Thursday, 20 March 2025

A note on the static implications of divine omniscience

I have harped-on about the problem of regarding God's omniscience as necessary and definitive, and what malign effects this assumption has for Christians. 

I was thinking more on this matter, when it struck me with forcible conviction that omniscience is part of an assumption that reality is ultimately "static" - by which I mean that if God is to know everything (past, present, future), then divine creation must be completed and unchanging in an ultimate sense

The omniscience of God is a really bad idea for Christians - if not for strict monotheists such as Jews and Muslims; and insofar as omniscience is taken seriously and rigorously; it pushes Christianity (both in its deep theory and in societal practice) towards a pure monotheism by which freedom/agency, and creation/ development are foreknown and bounded.


Indeed, it seems logically to collapse towards a Hinduism or Buddhism that regards this experienced world of change, time, apparent freedom, apparent creation - as maya, illusion; not really-real.  

And this world of illusion is very difficult to square with faith in a God that is Good and loving to us each as persons. 

Why would such a God, that is omniscient, create a fake-world inhabited with deluded creatures?  


The omniscience of God is a really bad idea for Christians -- incoherence of theology is always a bad thing, especially when that incoherence is so up-front and obvious, yet denied and obfuscated by incomprehensible/nonsensical abstractions. 

Omniscience isn't explicitly stated in the Bible, quite the reverse! And is starkly contradicted by the eye-witness narrative and teachings of Fourth Gospel, and most of the other reported Biblical accounts of Jesus. 
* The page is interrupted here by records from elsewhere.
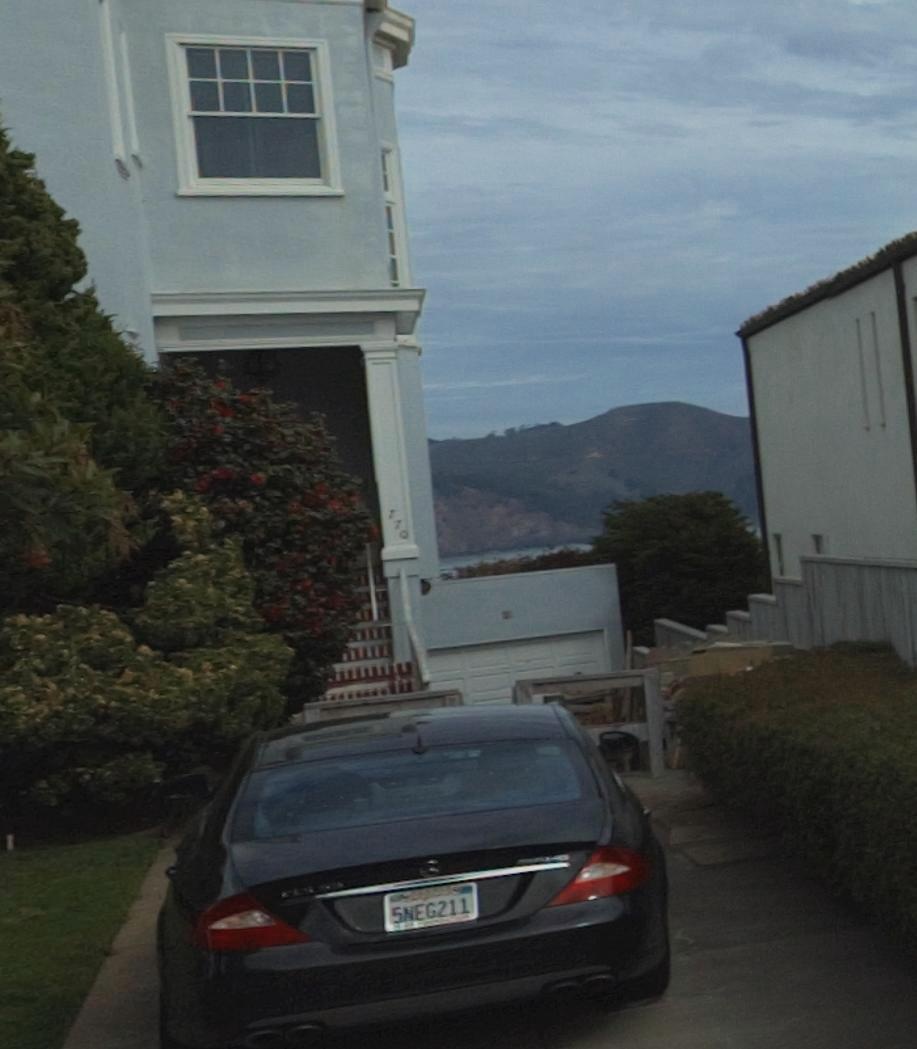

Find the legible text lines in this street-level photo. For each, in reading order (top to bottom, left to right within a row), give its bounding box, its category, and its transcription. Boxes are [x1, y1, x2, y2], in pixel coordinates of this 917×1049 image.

[382, 507, 411, 542] StreetNumber: 770
[391, 896, 471, 925] None: 5NEG211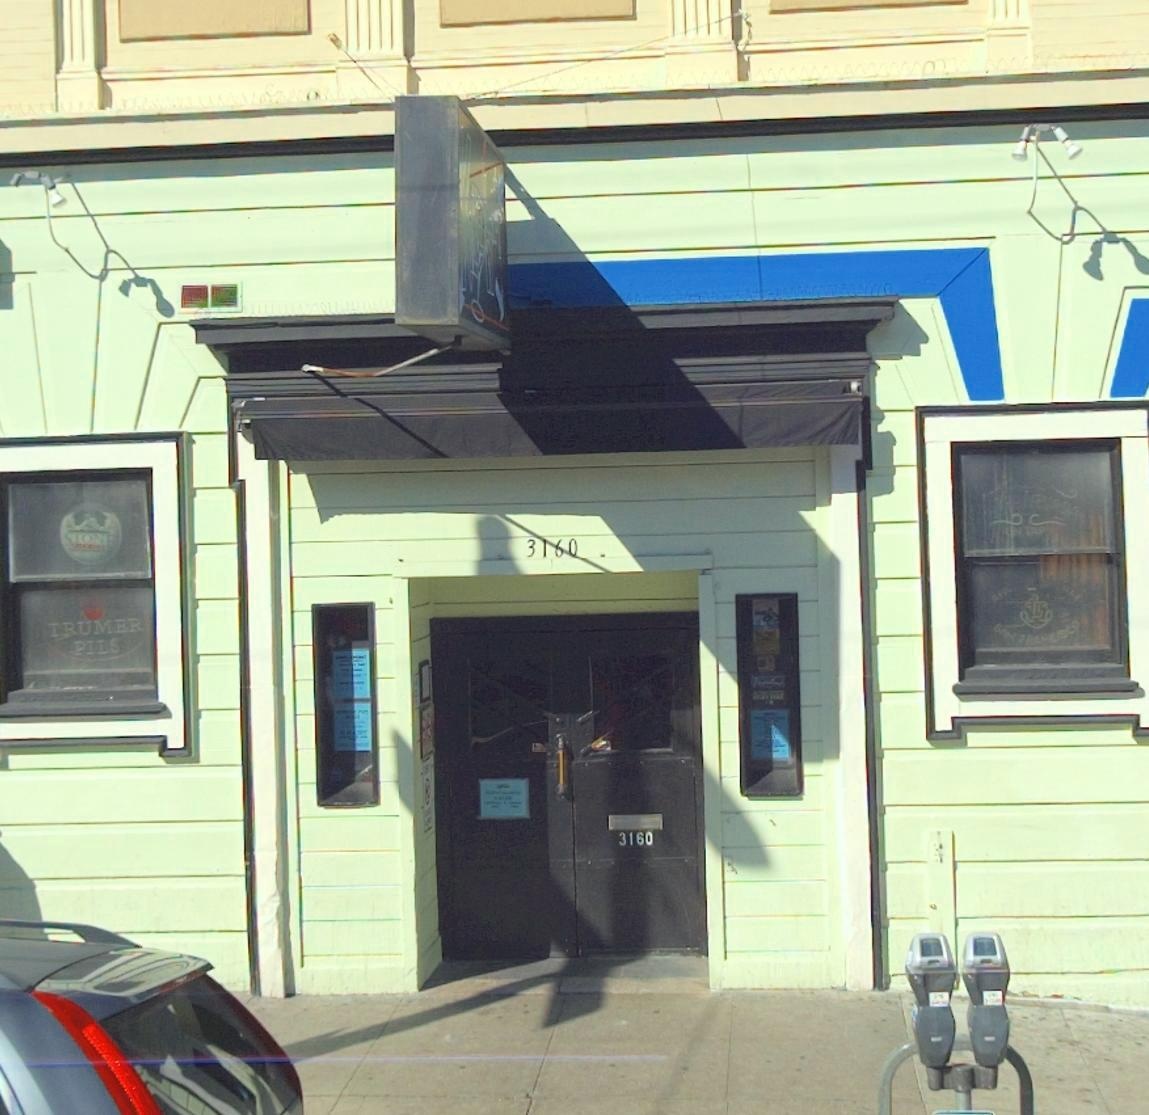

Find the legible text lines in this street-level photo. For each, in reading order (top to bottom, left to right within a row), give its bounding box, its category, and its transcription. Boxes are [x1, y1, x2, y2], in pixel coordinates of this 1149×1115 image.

[62, 529, 117, 547] None: STONE
[525, 537, 579, 559] StreetNumber: 3160
[46, 616, 148, 638] None: TRUMER
[990, 620, 1080, 645] None: SAN *RANCISCO
[72, 637, 124, 656] None: PILS
[616, 830, 655, 847] StreetNumber: 3160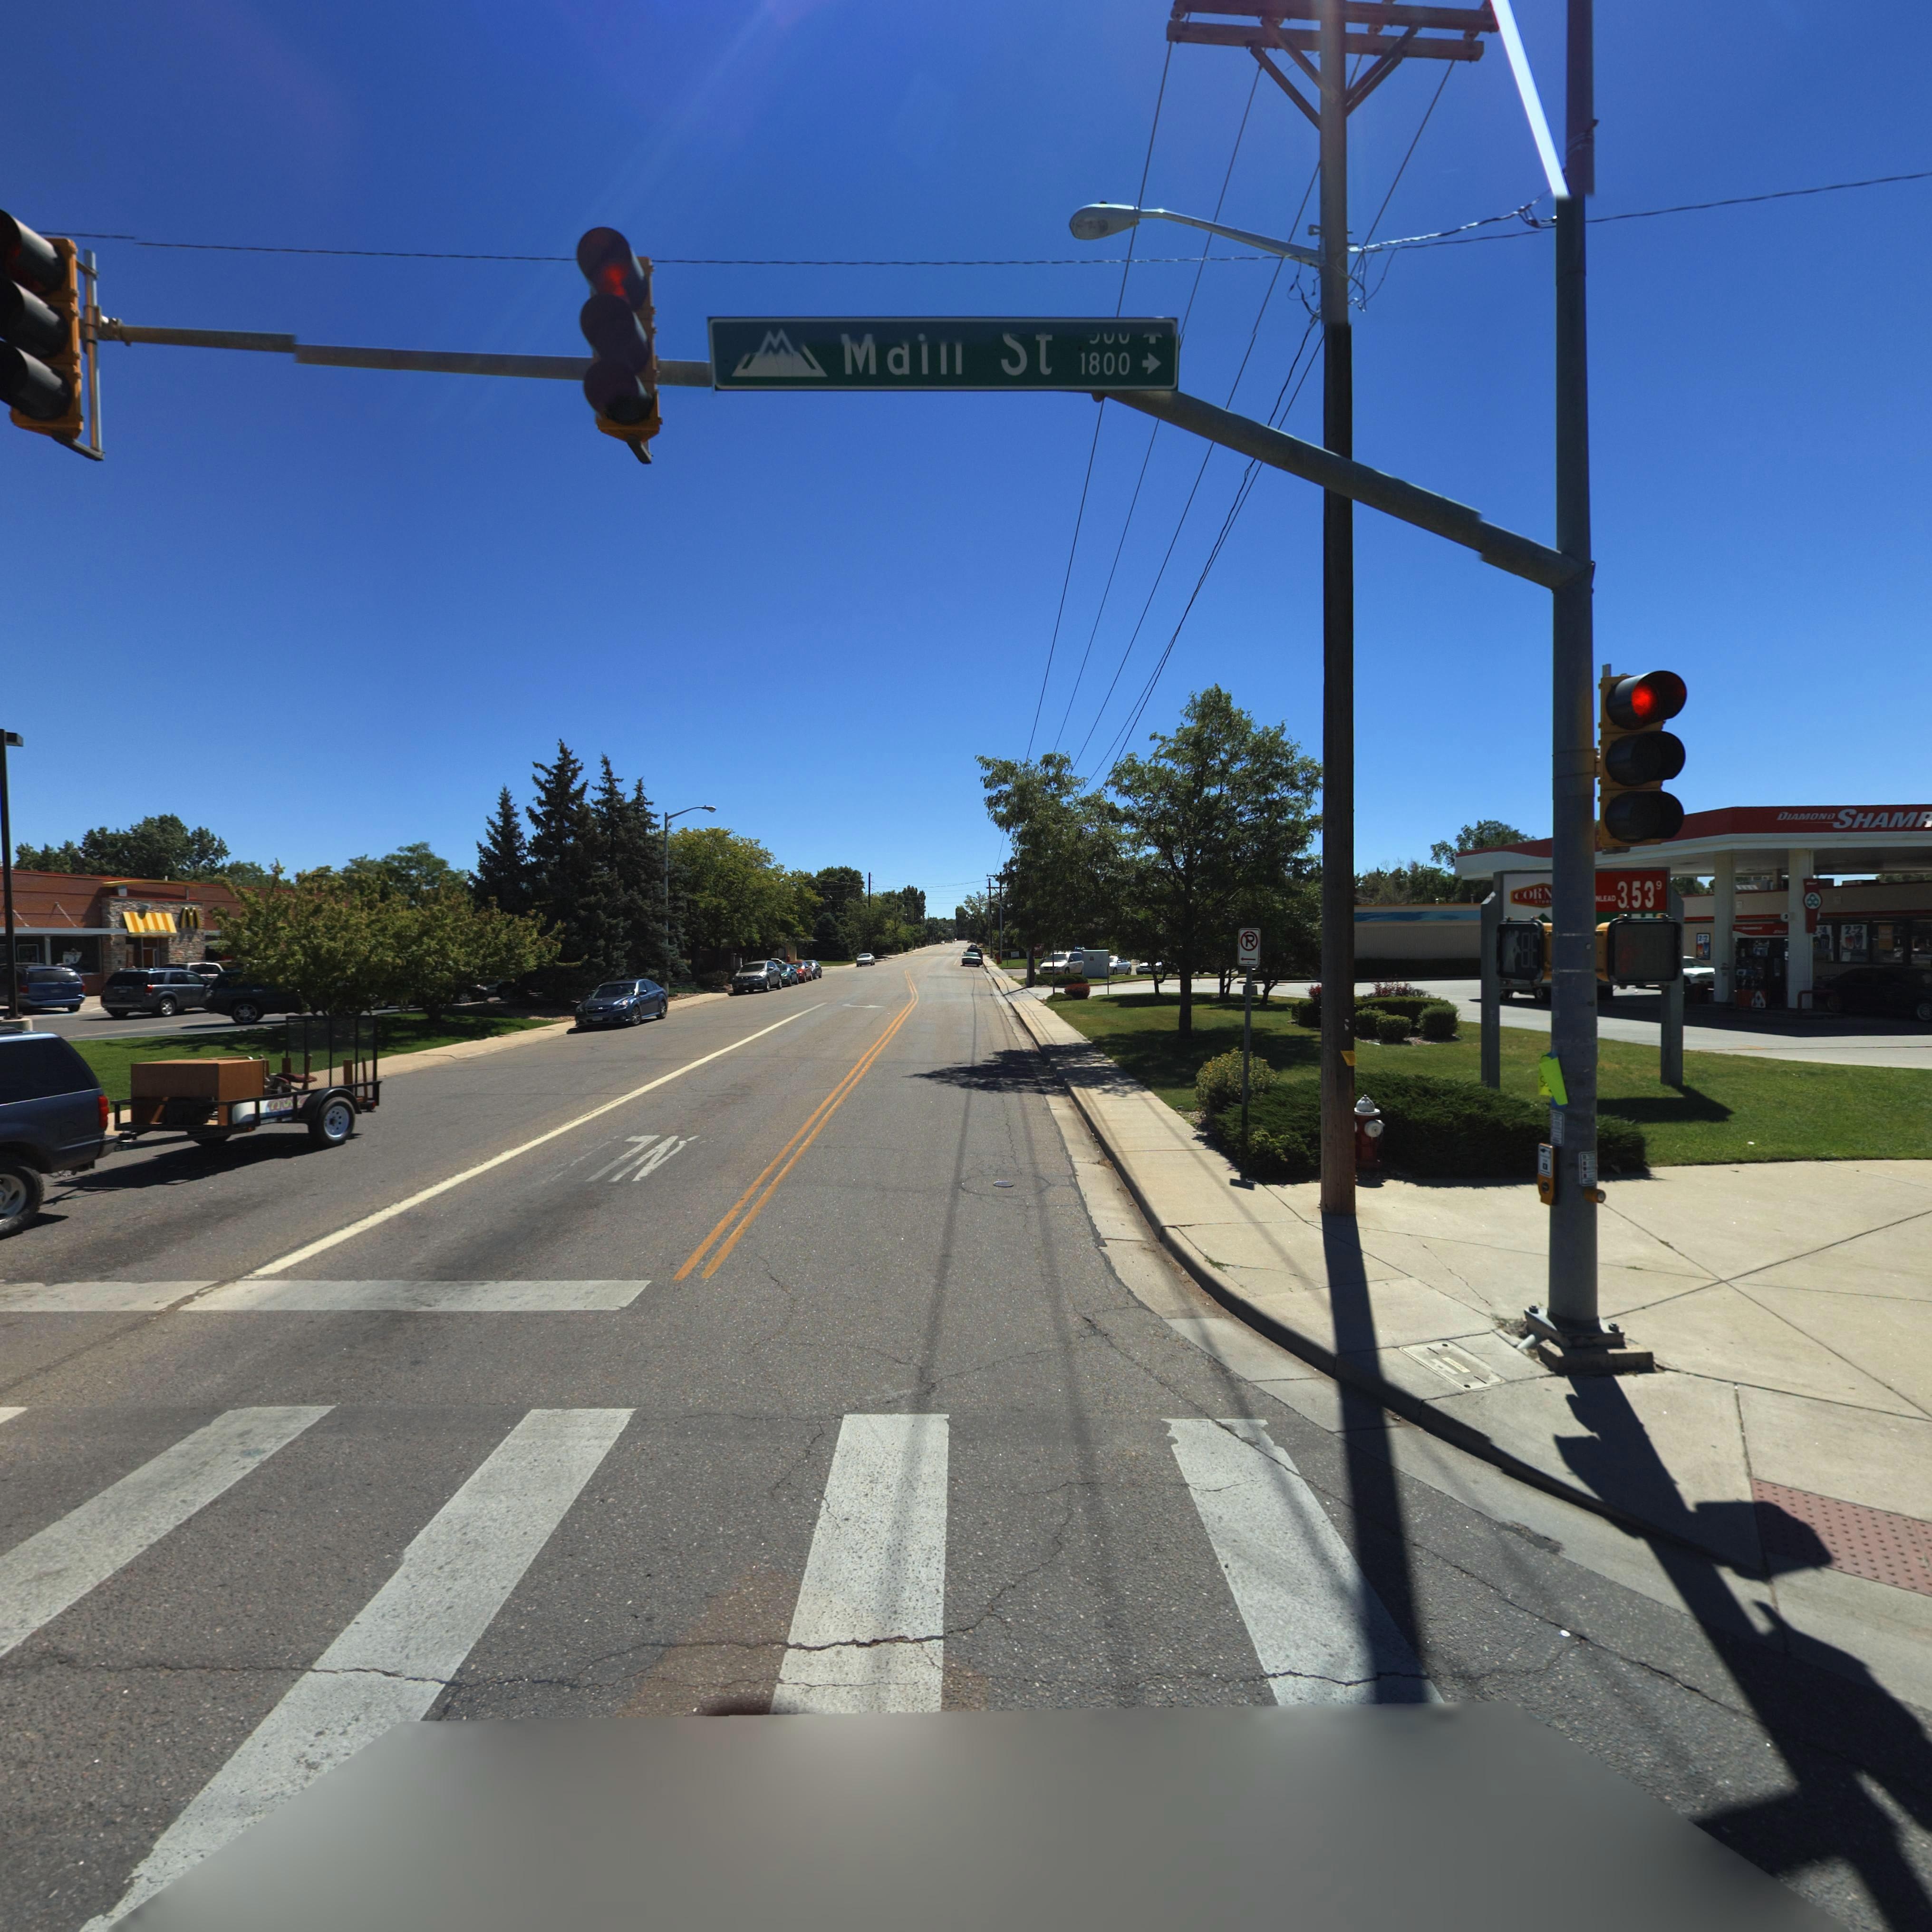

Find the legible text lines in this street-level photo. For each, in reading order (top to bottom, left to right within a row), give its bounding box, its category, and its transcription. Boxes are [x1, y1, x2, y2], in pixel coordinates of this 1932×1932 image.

It makes me wonder what Good reasons (there are plenty of bad ones) could exist why so many orthodox Christian intellectuals, for so many centuries, have absolutely insisted-upon such a monstrous doctrine - such a gratuitous stumbling block to faith in Jesus Christ?    


1 comment:

Hagel said...

"Omniscience isn't explicitly stated in the Bible, quite the reverse! And is starkly contradicted by the eye-witness narrative and teachings of Fourth Gospel, and most of the other reported Biblical accounts of Jesus."

Although none of the behavior in the book implies omnipotence, the word "almighty" is used in many translations. I think this causes many to believe in omnipotence, but I also suspect that translators chose that word because they believed in it.
I disagree with the choice of word. A better choice would be "all-ruler".
God almighty is used where the Hebrew "El Shaddai" was, and where the Greek "pantocrator" was.

The meaning of "Shaddai" is disputed and uncertain, but the meaning of "pantocrator" is not.
Pan- means all, and crator means ruler: All-ruler.

To be fair, kratos means might, and crator is related to that word, as in "power exerter", because rulers have power over their subjects, but the word crator was used to mean ruler, both before the bible was translated like in the word "autokrator" (self-ruler) and after it was translated, like in "sebastocrator" (venerable ruler).

Even though the creator god was considered to rule not only over humans as subjects, but over nature itself as well, I still think even with this meaning, that all-ruler is better, especially considering that he doesn't act like he's almighty in the writings.

I am not Christian, I haven't finished the whole book yet, and I'm not a historian, but can you honestly say that omnipotence makes sense and is is implied when you read the bible?